Extracted data:

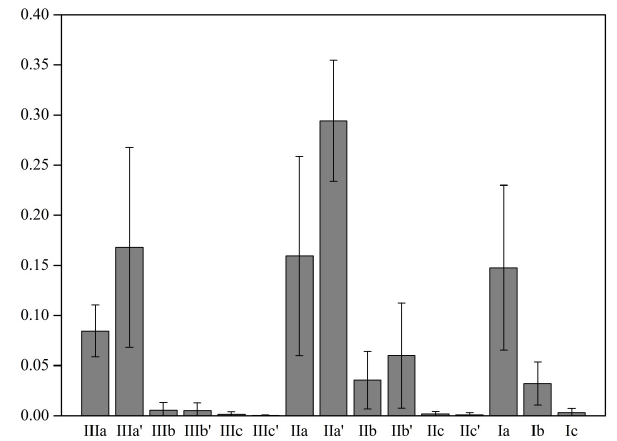
Figure 3. Average ( n = 27) fractional abundance of brGDGTs in surface soils of the QTP.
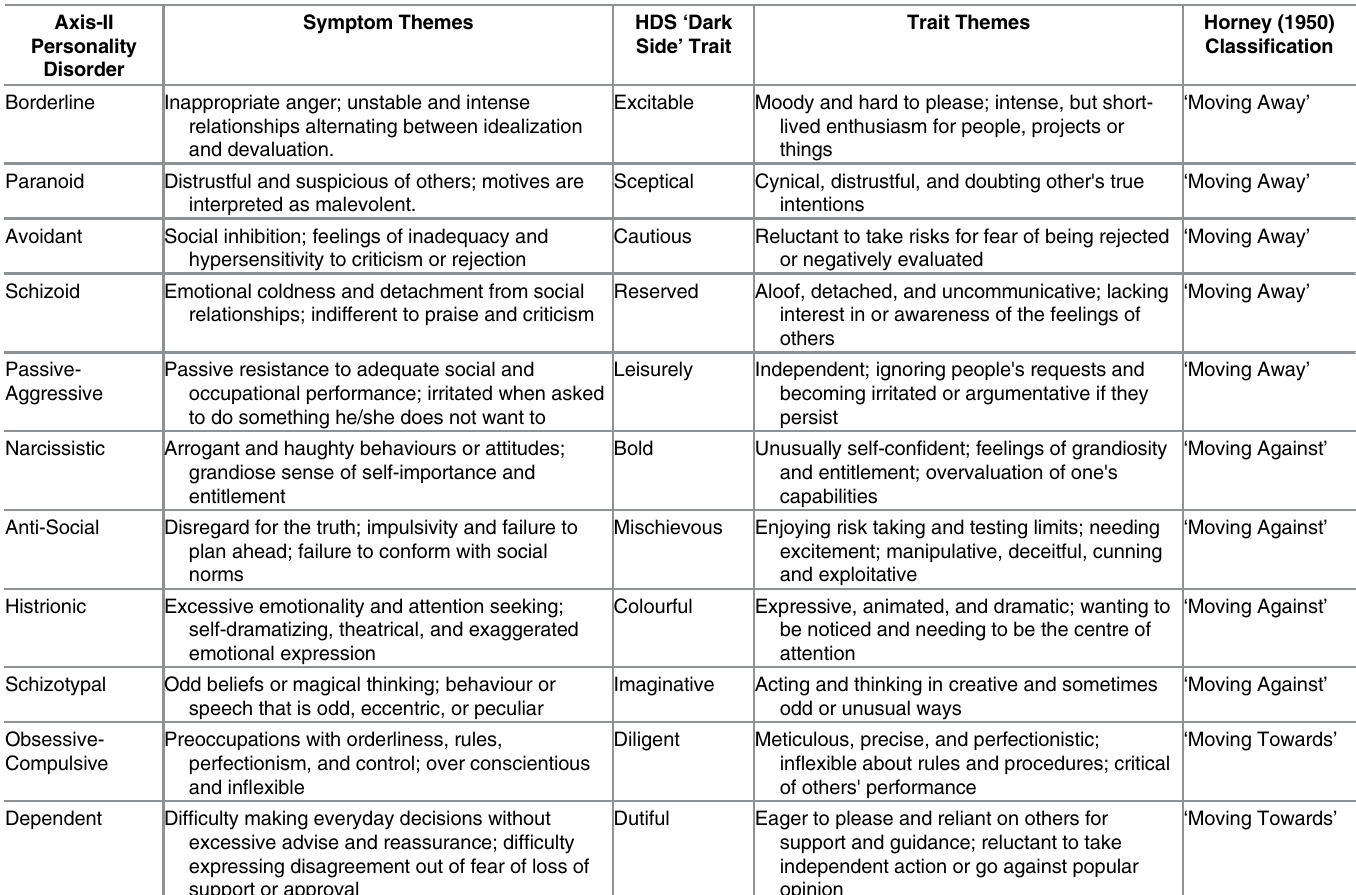
Table 1. Comparison in Themes Between DSM-IV-R Axis-II Personality Disorders and HDS ‘ Dark Side ’ Traits. Axis-II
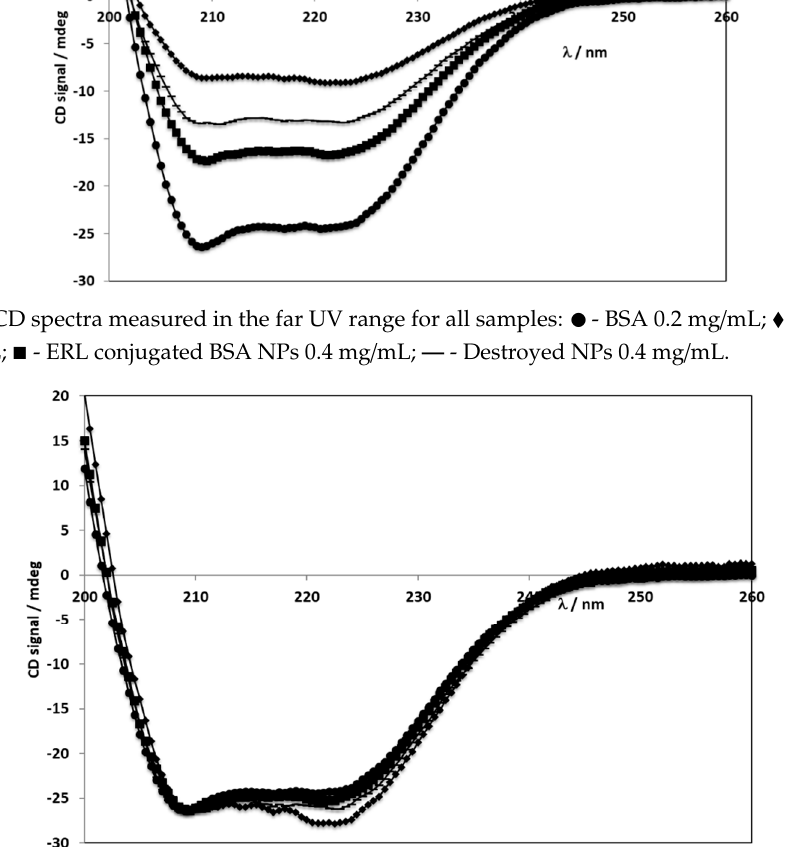
Figure 3. CD spectra measured in the far UV range after normalization – all spectra having the same intensity as BSA ( ● - BSA 0.2 mg/mL; ♦ - BSA NPs 0.4 mg/mL; ■ – ERL conjugated BSA NPs 0.4 mg/mL; ▬ - Destroyed NPs 0.4 mg/mL).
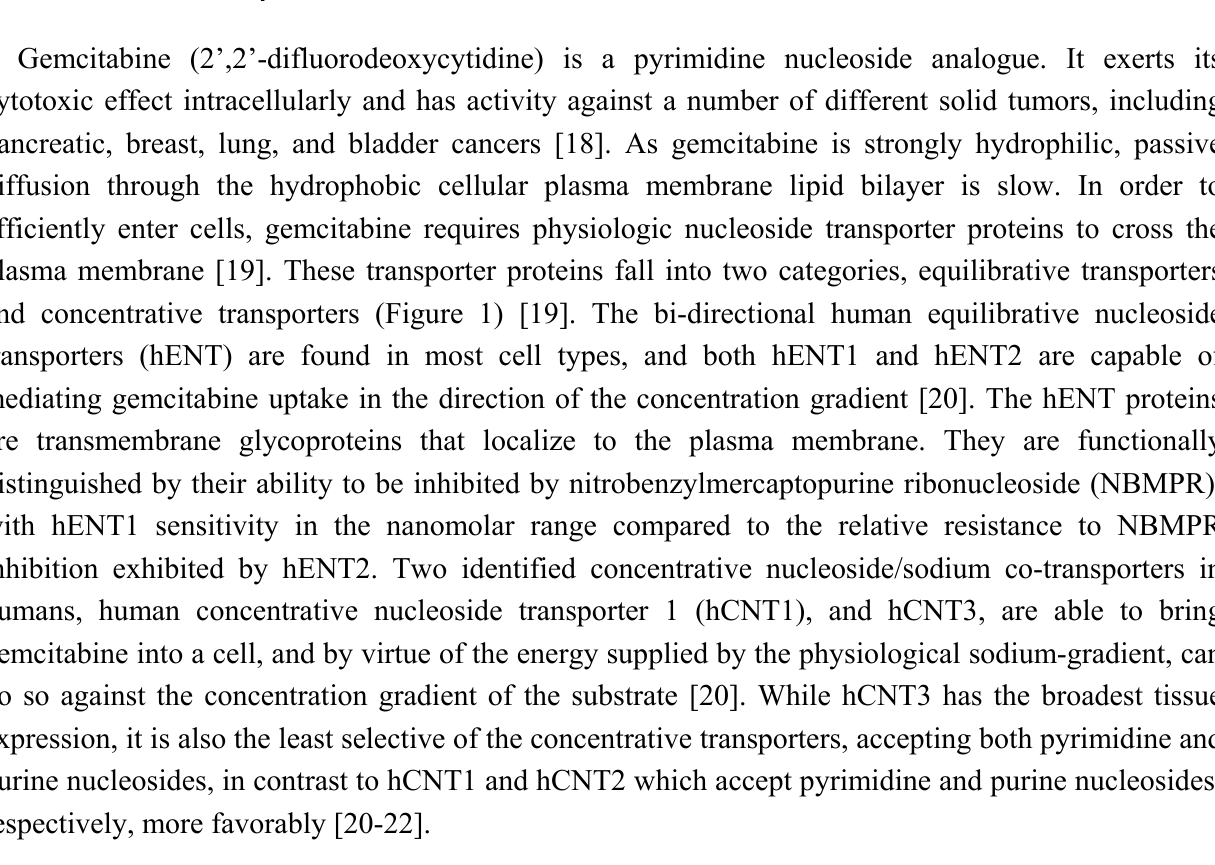
Figure 1. Gemcitabine transport. Abbreviations: Na + , sodium; hCNT, human concentrative nucleoside transporter; hENT, human equilibrative nucleoside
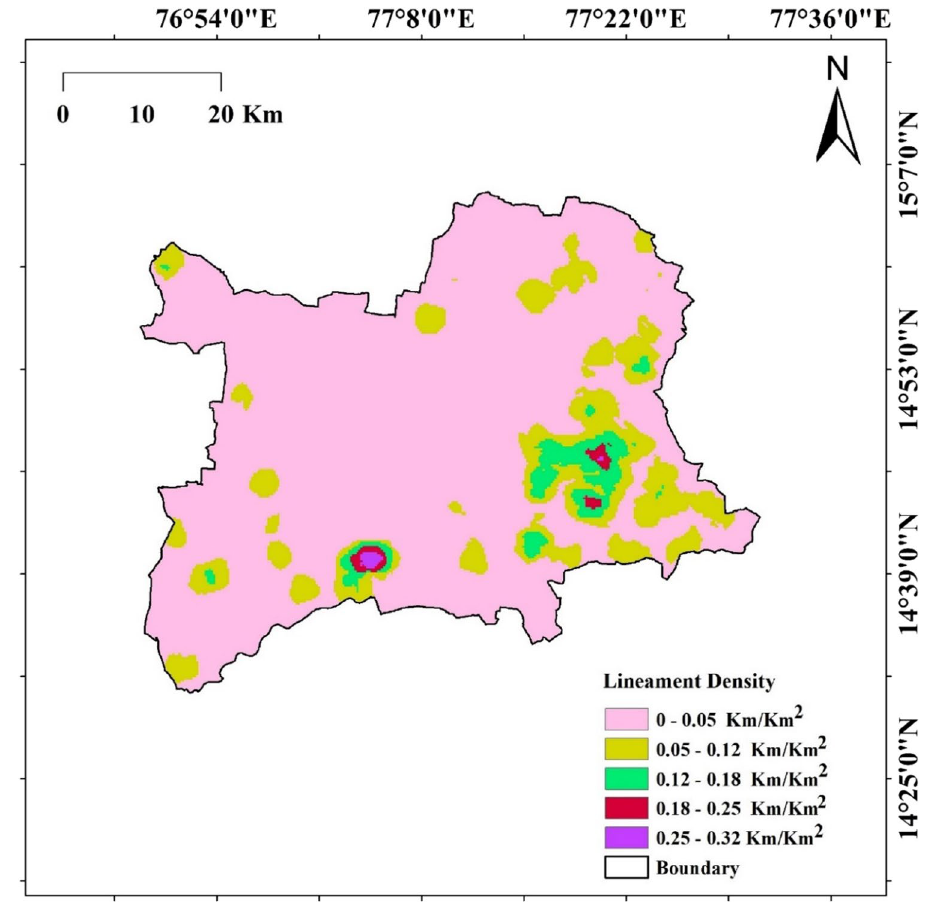
Fig. 9 Lineament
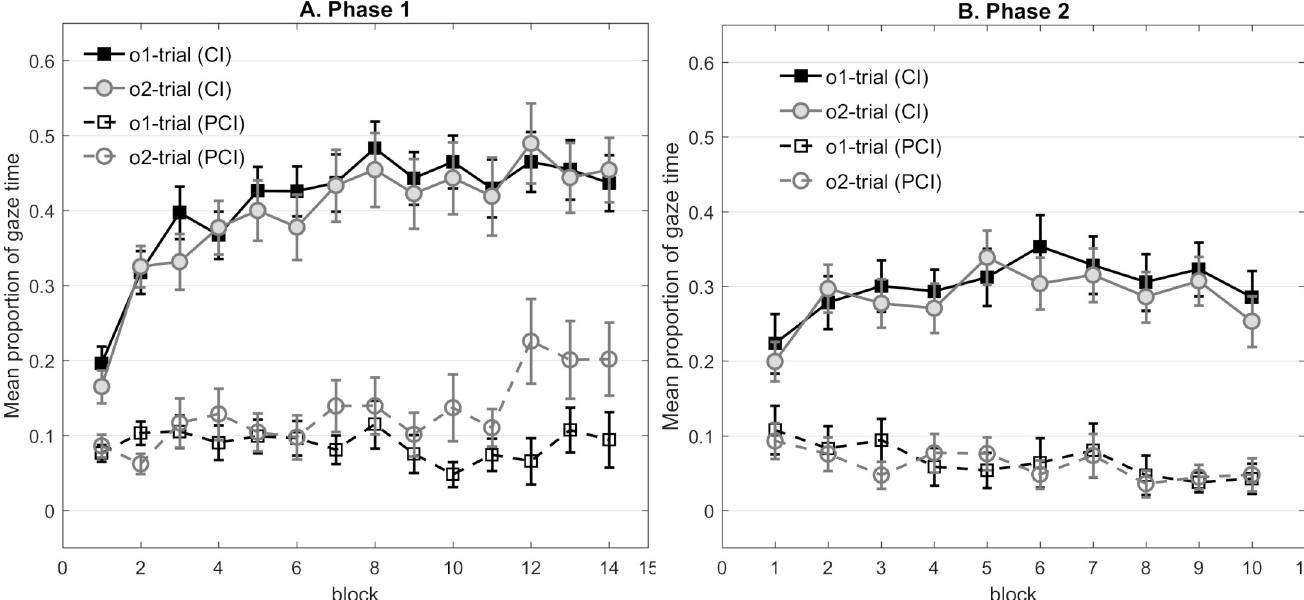
Fig 8. Panel A and B represent the mean proportion of gaze time in Experiment 6 that participants looked at the correct outcome’s cave during the cue (CI) and the pre-cue interval (PCI) respectively in each phase. (A) Mean gaze time across the 14 blocks in Phase 1. (B) Mean gaze time across the ten blocks in Phase 2. Note that i) gaze behavior on the trials without signaling ( Ø ! o2) in Phase 1 was not presented in the figure, and ii) gaze time in Phase 2 was averaged based on the predictability of each trial’s outcome in Phase 1.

What you should do:
In the records above, find the line containing "Table 1. Comparison" and output every line from the first through that one, exactly, omitting pictures.

Answer section:
Figure 3. Average ( n = 27) fractional abundance of brGDGTs in surface soils of the QTP.
Table 1. Comparison in Themes Between DSM-IV-R Axis-II Personality Disorders and HDS ‘ Dark Side ’ Traits. Axis-II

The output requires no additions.